ANTI-UTOPIAN FORSTER: HIS COLLECTED FANTASTIC SHORT STORIES, DEDICATED TO T.E. LAWRENCE,
IN THE SCARCE DUSTWRAPPER


FORSTER, Edward Morgan. The Eternal Moment and other Stories. London: Turnbull & Spears for Sidgwick & Jackson, Ltd., 1928.

Octavo (183 x 134mm), pp. 5 (half-title, author’s works, title, imprint, dedication, blurb, contents)], [1 (blank)], 188. Laid paper watermarked ‘Antique Laid’. Original maroon cloth gilt, upper board lettered in gilt with triple-ruled gilt frames around title and author’s name, all within triple-ruled gilt border, spine lettered and with triple rules in gilt, grey-blue dustwrapper lettered in black and with double-ruled and single-ruled frame on front and back panel, dustwrapper price-clipped at bottom of upper flap with matching diagonal trim at top. (Extremities lightly rubbed and bumped, very light spattered marking on boards, dustwrapper lightly marked, faded on spine, rubbed at edges causing small losses, and with short tear.) A very good copy, in the scarce dustwrapper. 



First edition, first issue. Following the publication of the short story collection The Celestial Omnibus in 1911, the novelist and essayist E.M. Forster (1879-1970) wrote the supernatural and science-fiction stories gathered in The Eternal Moment from 1914 onwards. As the prefatory note explains, ‘The Story of the Siren’ was first published as a separate publication by the Hogarth Press (1920), while others appeared in literary periodicals and magazines of the time. In the present collection, however, the stories were considered to complete ‘all that the writer is likely to attempt in a particular line’ (p. [6]).  Notably, the final story, ‘The Machine Stops’ (1909), has been considered ‘the first full-scale emergence of the twentieth-century anti-utopia’ paving the way for Huxley and Orwell (Mark Robert Hillegas, The Future as Nightmare: H. G. Wells and the Anti-Utopians (New York, 1967), p. 82). Forster himself describes it in the Introduction to his Collected Short Stories (London, 1947), in which it was republished, as ‘a reaction to one of the earlier heavens of H.G. Wells’ (p. vii).

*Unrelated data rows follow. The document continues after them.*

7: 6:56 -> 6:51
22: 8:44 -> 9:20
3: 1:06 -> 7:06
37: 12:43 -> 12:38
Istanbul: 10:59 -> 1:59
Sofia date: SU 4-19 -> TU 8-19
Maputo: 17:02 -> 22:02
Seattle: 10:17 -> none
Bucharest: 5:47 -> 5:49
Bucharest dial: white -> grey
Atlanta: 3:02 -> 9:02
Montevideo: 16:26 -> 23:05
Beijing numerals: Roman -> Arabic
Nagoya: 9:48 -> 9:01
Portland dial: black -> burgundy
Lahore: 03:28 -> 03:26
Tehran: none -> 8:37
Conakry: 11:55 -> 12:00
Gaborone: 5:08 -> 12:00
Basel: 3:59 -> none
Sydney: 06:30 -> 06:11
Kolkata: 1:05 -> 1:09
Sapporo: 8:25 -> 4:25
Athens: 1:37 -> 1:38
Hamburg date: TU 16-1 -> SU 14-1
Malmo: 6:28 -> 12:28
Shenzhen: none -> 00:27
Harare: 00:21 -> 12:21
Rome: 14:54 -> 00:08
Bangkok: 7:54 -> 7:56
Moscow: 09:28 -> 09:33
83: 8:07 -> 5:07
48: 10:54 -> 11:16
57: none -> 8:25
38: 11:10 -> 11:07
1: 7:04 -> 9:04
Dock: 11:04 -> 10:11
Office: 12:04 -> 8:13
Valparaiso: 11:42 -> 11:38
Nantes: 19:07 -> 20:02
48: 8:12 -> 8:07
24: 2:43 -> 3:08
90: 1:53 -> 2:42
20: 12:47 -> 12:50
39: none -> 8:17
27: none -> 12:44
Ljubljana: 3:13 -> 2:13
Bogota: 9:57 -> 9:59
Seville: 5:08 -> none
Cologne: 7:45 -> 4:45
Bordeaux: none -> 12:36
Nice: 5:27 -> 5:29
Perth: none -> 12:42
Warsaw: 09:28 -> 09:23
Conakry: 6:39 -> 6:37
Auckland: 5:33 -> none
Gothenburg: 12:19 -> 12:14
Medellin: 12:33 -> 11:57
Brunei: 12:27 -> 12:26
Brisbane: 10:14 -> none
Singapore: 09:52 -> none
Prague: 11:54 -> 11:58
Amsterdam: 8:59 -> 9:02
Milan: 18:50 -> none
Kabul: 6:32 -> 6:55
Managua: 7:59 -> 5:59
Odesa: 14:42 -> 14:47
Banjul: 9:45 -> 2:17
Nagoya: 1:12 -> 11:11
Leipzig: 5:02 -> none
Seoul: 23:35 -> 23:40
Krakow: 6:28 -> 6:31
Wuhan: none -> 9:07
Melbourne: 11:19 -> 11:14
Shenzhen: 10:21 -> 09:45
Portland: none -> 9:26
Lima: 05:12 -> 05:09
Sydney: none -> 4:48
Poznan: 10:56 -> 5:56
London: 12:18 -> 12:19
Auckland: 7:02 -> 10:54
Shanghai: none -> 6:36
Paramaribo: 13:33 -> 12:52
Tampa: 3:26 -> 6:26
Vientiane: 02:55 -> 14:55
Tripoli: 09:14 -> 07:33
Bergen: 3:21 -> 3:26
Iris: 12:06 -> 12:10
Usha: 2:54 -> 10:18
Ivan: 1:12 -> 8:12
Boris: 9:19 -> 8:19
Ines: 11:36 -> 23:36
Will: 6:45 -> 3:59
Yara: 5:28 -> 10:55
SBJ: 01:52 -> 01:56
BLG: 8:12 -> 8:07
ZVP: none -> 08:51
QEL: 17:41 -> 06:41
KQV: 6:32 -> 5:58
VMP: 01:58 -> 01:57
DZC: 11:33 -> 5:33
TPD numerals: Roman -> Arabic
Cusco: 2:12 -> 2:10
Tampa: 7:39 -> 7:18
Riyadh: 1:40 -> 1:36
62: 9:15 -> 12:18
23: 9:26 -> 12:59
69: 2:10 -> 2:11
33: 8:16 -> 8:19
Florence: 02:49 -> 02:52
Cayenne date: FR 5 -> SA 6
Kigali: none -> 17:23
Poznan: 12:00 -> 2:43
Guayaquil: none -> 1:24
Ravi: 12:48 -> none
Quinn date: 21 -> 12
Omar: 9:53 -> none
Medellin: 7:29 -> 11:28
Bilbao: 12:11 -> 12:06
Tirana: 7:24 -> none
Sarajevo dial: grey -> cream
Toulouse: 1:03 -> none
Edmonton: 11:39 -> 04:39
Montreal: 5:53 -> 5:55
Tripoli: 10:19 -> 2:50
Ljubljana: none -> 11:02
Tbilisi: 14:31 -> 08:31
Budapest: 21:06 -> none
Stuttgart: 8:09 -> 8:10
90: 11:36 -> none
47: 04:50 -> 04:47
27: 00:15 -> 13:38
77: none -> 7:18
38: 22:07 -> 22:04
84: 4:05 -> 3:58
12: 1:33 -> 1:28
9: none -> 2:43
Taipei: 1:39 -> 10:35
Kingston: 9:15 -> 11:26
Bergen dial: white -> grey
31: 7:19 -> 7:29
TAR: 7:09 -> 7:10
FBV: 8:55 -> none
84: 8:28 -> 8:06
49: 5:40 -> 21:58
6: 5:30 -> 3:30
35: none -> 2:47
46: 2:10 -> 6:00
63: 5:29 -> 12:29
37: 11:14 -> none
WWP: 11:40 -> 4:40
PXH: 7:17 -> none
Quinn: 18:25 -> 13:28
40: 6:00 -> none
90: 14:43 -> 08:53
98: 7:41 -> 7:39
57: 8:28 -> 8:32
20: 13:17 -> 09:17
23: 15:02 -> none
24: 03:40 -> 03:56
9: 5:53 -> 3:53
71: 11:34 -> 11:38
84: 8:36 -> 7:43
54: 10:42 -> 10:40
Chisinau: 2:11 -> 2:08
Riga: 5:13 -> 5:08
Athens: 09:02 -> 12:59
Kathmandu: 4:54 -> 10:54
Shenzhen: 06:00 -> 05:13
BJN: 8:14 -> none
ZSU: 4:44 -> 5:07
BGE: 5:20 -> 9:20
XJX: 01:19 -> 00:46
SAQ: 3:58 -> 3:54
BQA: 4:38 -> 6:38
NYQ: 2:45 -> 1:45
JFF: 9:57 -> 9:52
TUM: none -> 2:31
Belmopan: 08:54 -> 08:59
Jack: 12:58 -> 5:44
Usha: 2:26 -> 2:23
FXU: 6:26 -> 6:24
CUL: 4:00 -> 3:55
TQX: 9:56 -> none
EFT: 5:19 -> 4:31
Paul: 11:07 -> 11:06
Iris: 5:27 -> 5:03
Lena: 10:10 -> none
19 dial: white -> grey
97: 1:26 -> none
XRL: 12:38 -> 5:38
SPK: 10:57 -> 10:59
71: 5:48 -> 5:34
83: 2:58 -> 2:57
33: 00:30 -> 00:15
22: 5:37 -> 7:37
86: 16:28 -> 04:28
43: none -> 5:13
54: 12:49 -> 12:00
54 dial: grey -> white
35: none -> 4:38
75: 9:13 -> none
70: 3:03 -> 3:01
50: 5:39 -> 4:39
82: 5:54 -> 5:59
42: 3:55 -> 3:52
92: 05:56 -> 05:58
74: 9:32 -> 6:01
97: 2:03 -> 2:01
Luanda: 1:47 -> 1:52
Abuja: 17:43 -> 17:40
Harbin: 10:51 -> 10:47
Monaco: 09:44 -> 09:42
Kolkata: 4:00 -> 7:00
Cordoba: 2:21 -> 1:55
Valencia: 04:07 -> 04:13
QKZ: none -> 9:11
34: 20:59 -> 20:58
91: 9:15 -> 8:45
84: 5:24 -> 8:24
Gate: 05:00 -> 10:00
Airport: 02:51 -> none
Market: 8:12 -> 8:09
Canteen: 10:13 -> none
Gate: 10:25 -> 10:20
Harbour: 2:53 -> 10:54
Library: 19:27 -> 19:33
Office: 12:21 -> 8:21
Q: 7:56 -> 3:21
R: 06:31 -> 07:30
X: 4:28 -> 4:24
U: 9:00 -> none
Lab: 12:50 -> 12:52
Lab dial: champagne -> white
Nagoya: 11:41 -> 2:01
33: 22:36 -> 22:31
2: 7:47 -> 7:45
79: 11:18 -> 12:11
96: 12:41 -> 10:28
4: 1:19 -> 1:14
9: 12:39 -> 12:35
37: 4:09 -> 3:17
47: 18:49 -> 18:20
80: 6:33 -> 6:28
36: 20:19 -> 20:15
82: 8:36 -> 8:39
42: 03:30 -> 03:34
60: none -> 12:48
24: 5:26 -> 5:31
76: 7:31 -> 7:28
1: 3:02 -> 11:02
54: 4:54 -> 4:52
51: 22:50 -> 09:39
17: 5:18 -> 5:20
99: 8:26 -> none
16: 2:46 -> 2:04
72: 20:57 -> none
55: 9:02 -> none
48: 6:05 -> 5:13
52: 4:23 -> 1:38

Forster dedicated the volume to T.E Lawrence, with whom he had established a literary friendship after reading Siegfried Sassoon’s copy of the 1922 edition of Seven Pillars of Wisdom, visiting Lawrence at Clouds Hill and advising on revisions of the text. The two men continued to stay in touch and embarked upon a correspondence (which lasted for the remainder of Lawrence’s life), in which they often discussed their respective writings. Regarding the dedication in The Eternal Moment, Forster wrote to Lawrence:

The dedication [‘To T. E. In the absence of anything else’] can be given a wrong meaning, which you will enjoy doing, and I shall like to think of you doing it. The matter is decided therefore. […] If you ever inscribe anything to me, either good bad or indifferent, I shall be a lot annoyed. (This too can be given a wrong meaning. Care to have a try?)’ (A.W. Lawrence (ed.). Letters to Lawrence (London, 1962), p. 66).

The Eternal Moment was published in an edition of c. 3,720 copies on 27 March 1928 and sold at a price of 5s. The American edition of 2,000 copies followed on 19 April and proved so popular that another 1,000 copies were printed in July of the same year.

E.F. Bleiler, Guide to Supernatural Fiction 646; B.J. Kirkpatrick, A Bibliography of E.M. Forster (1985), A13a; P. O’Brien, T.E. Lawrence (2000), F0361.